Log rolling is usually the kids’ favourite activity, according to Darren. He showed the technique by casually standing on a floating log and rolling it around at faster and faster speeds. This was an important skill for log drivers who stood atop the precarious and constantly moving logs as they floated down the river. Darren calls those early log drivers the original extreme athletes.

Log rolling, Wild Axe Park, Nova Scotia.
Darren Hudson demonstrating log rolling.

To take things up a notch, he jumped up and down on the log, and showed how competitors would splash each other and devise tricks to throw the other off balance and into the water.

Keeping your opponent off balance sometimes takes an imaginative twist.
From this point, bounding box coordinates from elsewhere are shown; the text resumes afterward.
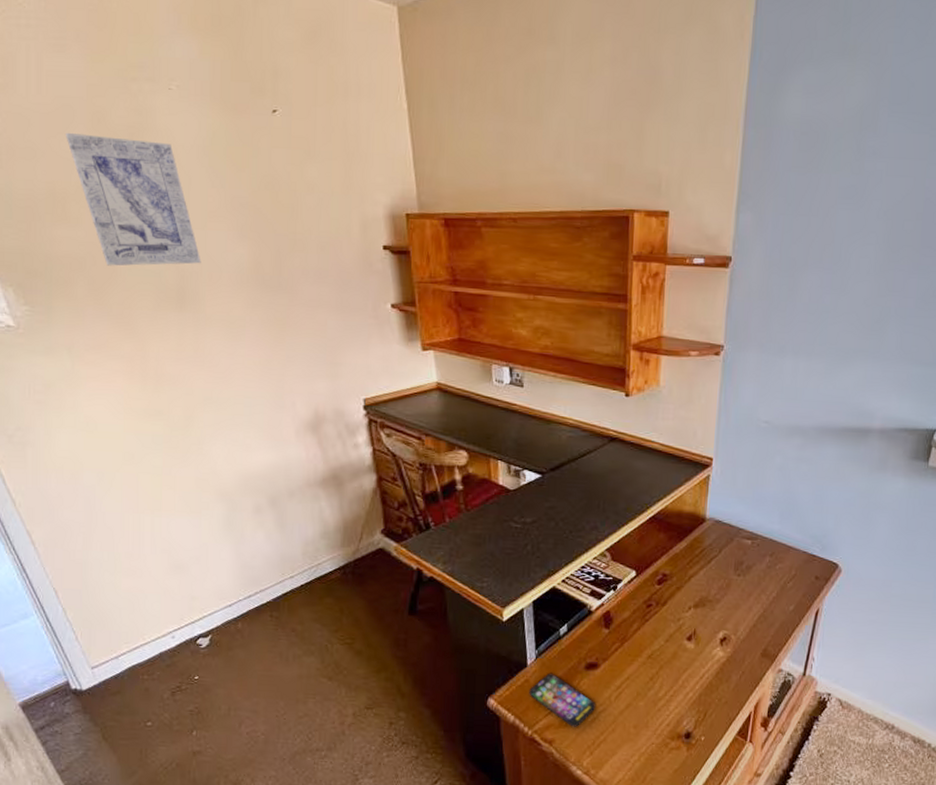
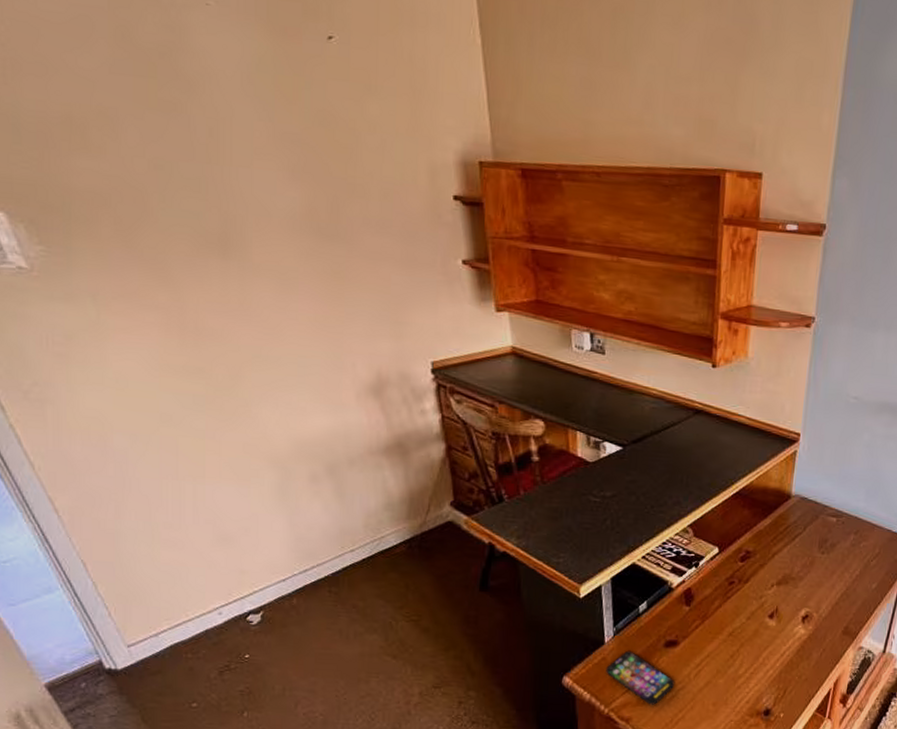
wall art: present [66,132,201,266] -> none [83,47,247,207]

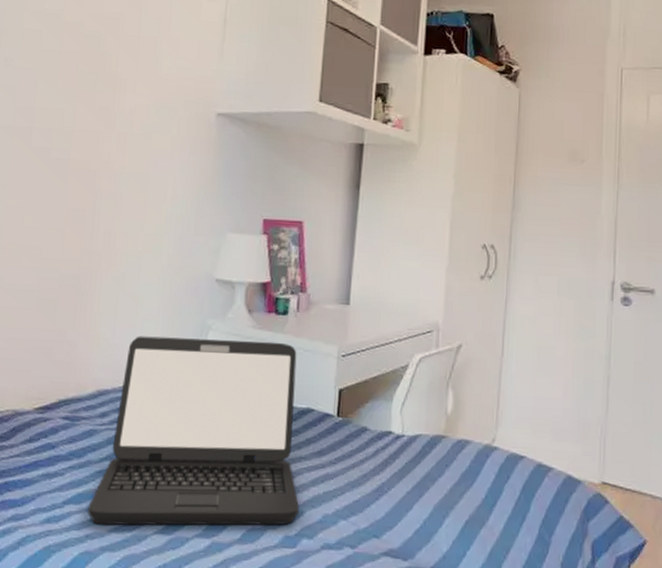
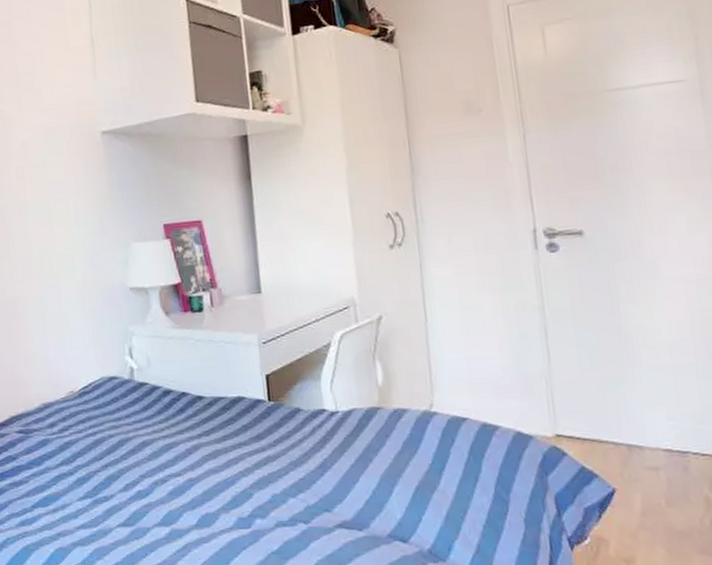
laptop: present [87,336,300,526] -> none [54,338,248,524]

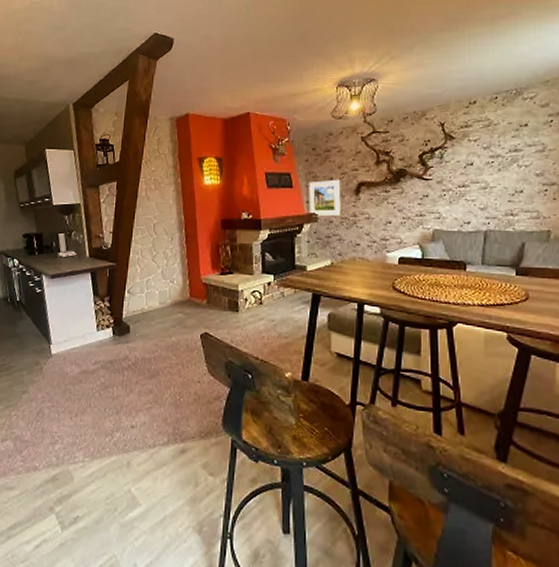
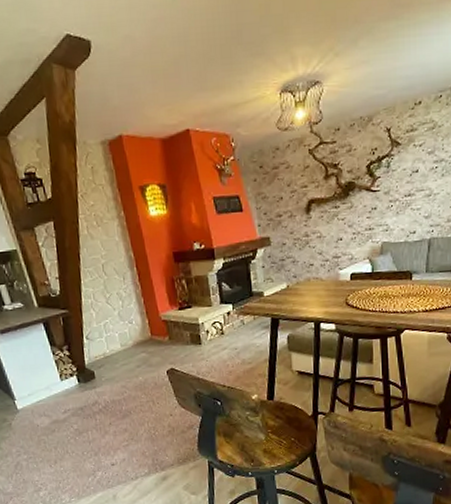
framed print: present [309,179,341,217] -> none [259,198,293,241]

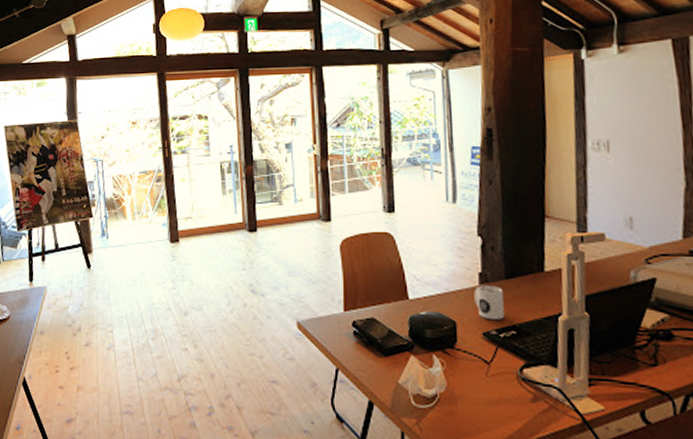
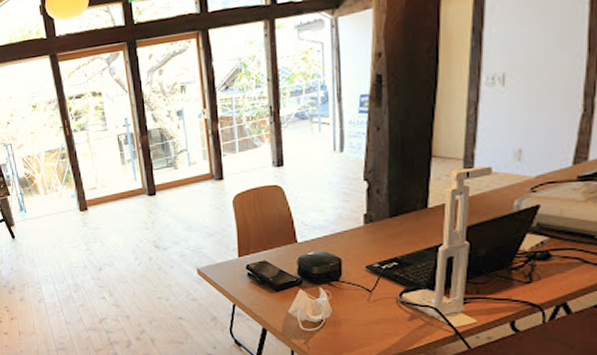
mug: present [474,285,504,321] -> none [359,225,387,255]

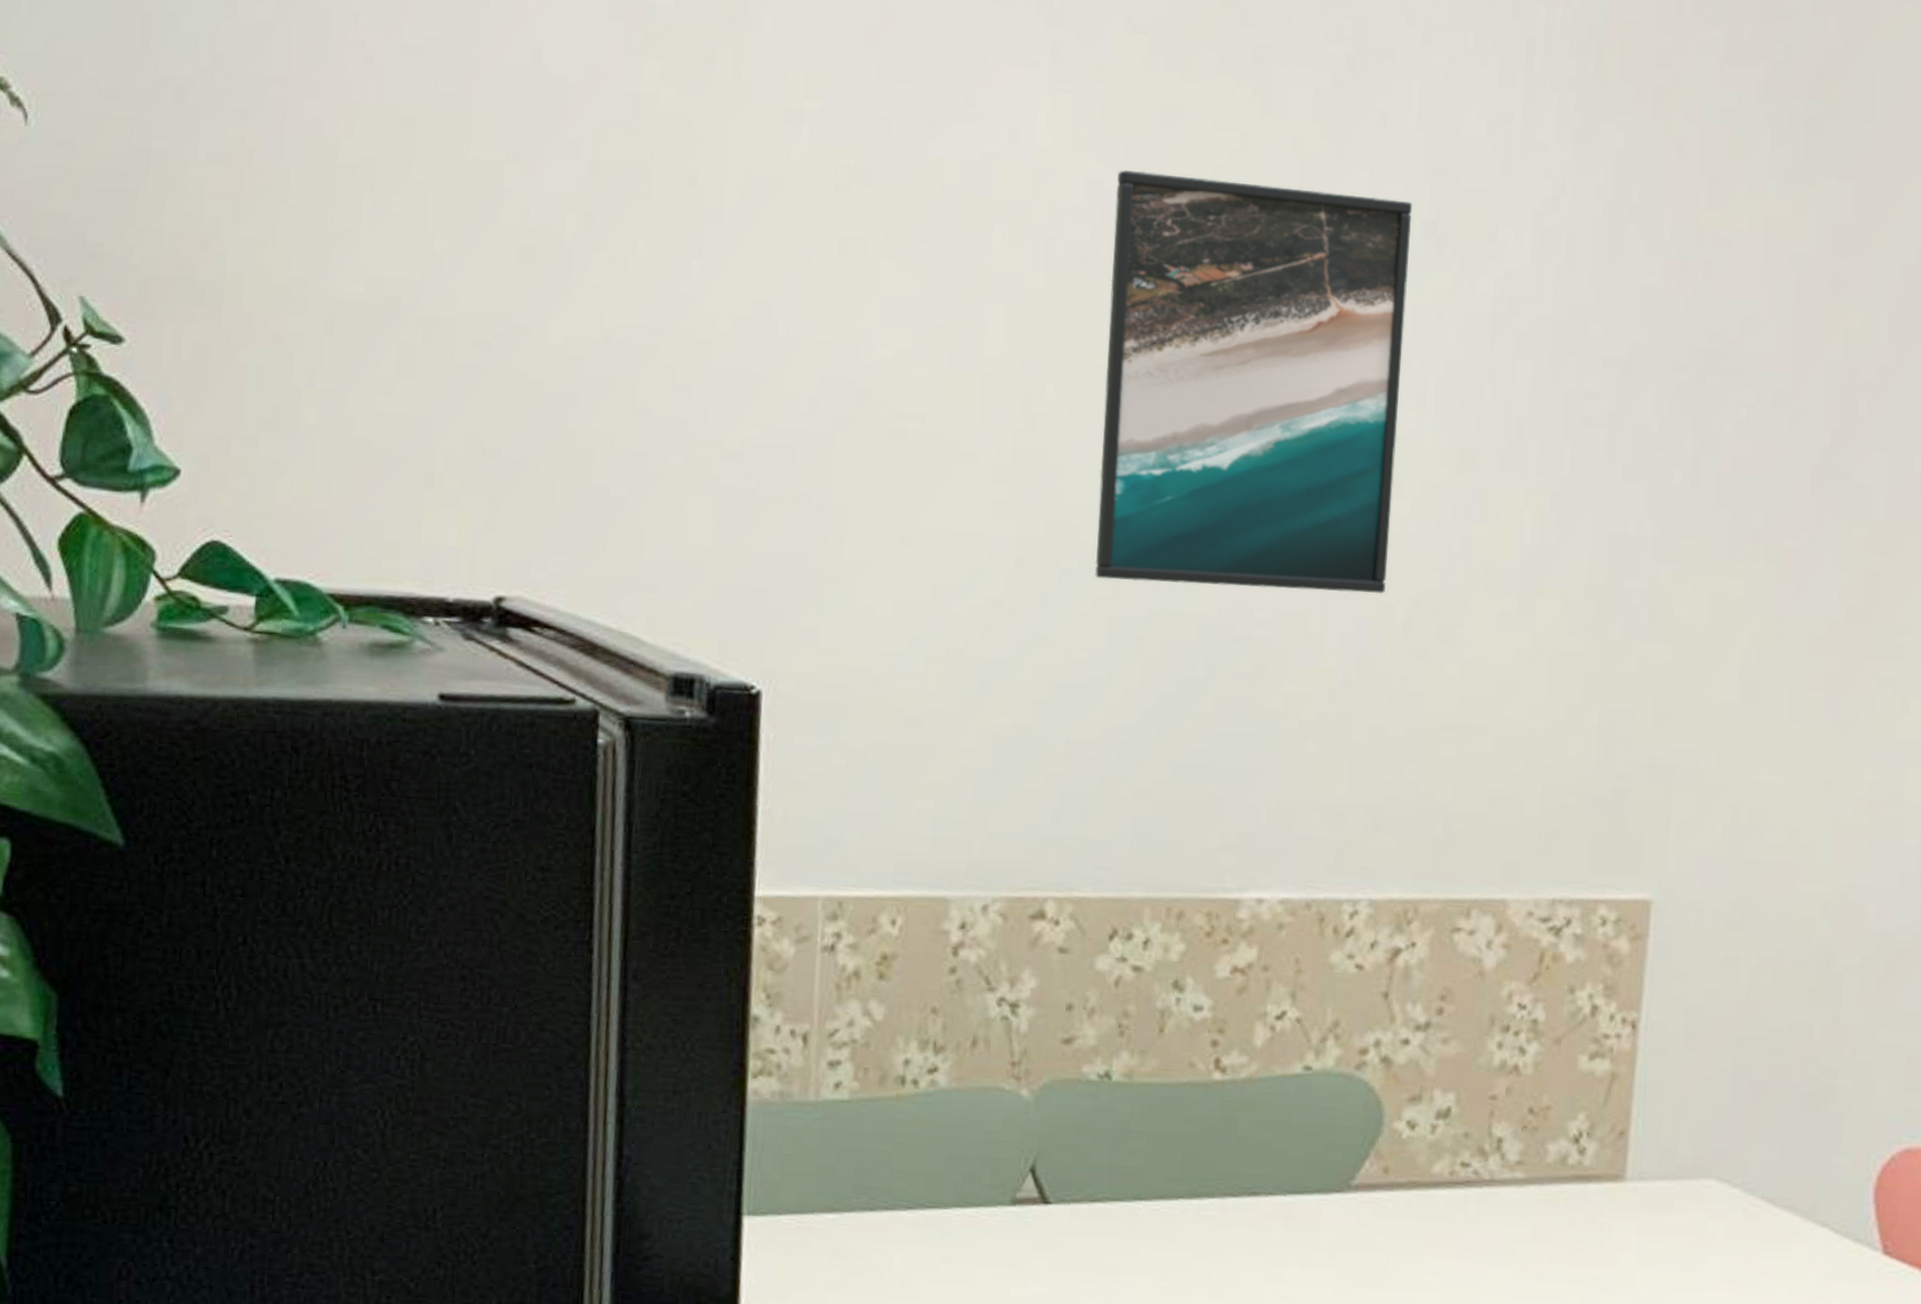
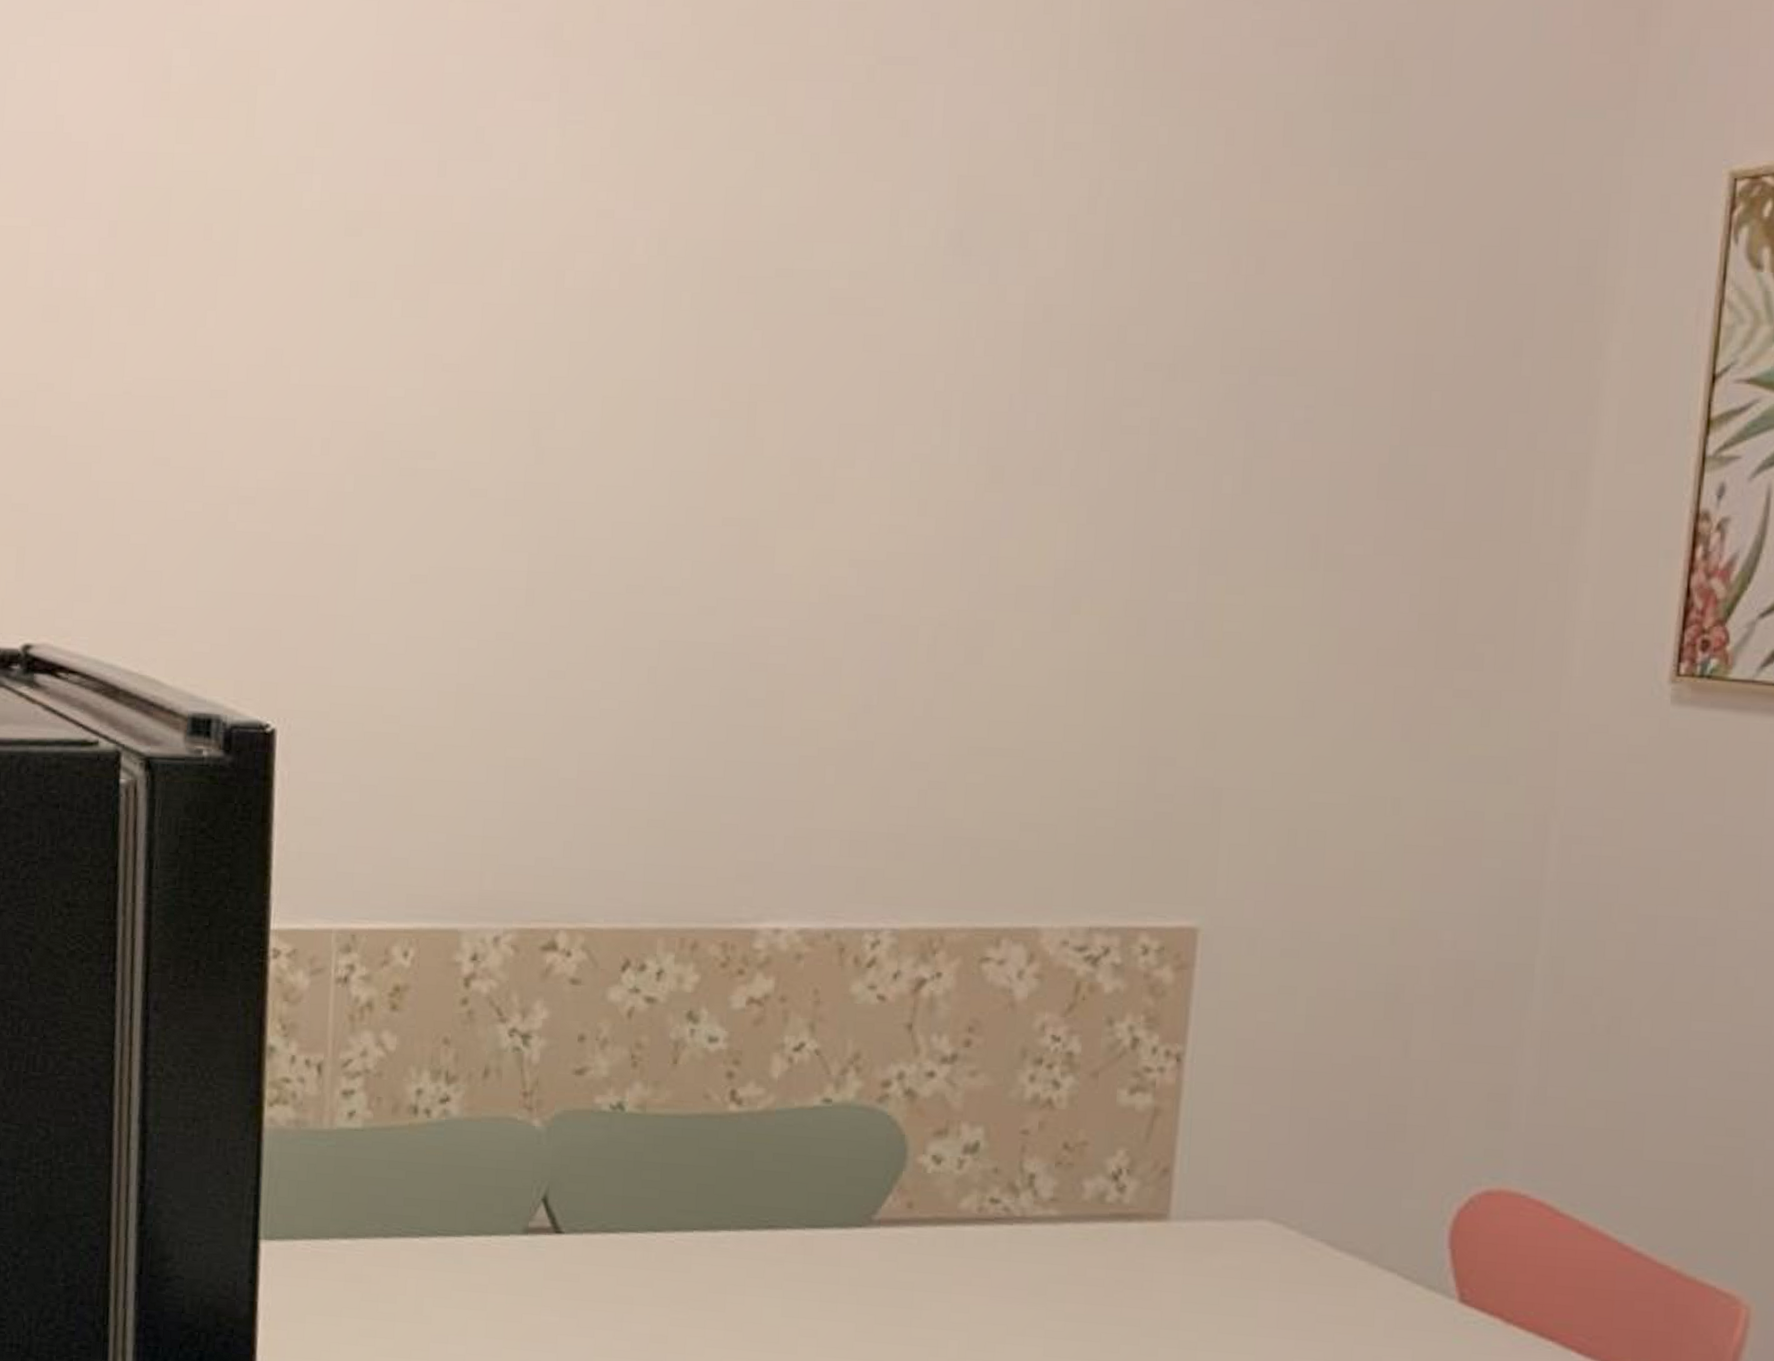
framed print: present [1094,170,1412,595] -> none [606,197,937,617]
Darren related the story of attending a lumberjack competition in Europe a few years ago. On the evening before the event, he and a teammate went to a pub with competitors from the United States. They kept buying drinks for the Americans while being careful not to drink too much themselves.

The ploy paid off. The Americans were still a bit hung over the next day and were easier to dump off the logs.

Bull’s eye!

Now it was time to try axe-throwing for ourselves. Darren handed us hefty double-bit axes with a sharp blade on both sides of the head. He showed us how to grab the handle with both hands, bring it over your head until it almost comes to your back, then swing it forward with a lot of power while aiming at the target, releasing it when your arms are about a 45-degree angle forward.

Wild Axe Park, Barrington, Nova Scotia
Taking aim.
Axe-throwing, Wild Axe Park, Nova Scotia.
Robin with a reasonably good throw, but no bull’s eye.

Most of the half dozen novice axe-throwers in our group had mixed results at first, occasionally hitting the edge of the target, but more often seeing the axe fly past or glance off the target. Our aims improved with practice and we actually hit the target a few times. When Arlene had a series of misses in a row, Darren corrected her stance, and on the next throw she scored the first perfect bull’s eye. After that, it would indeed be hard to go back to playing darts.

Bulls-eye axe-throwing, Wild Axe Park, Nova Scotia.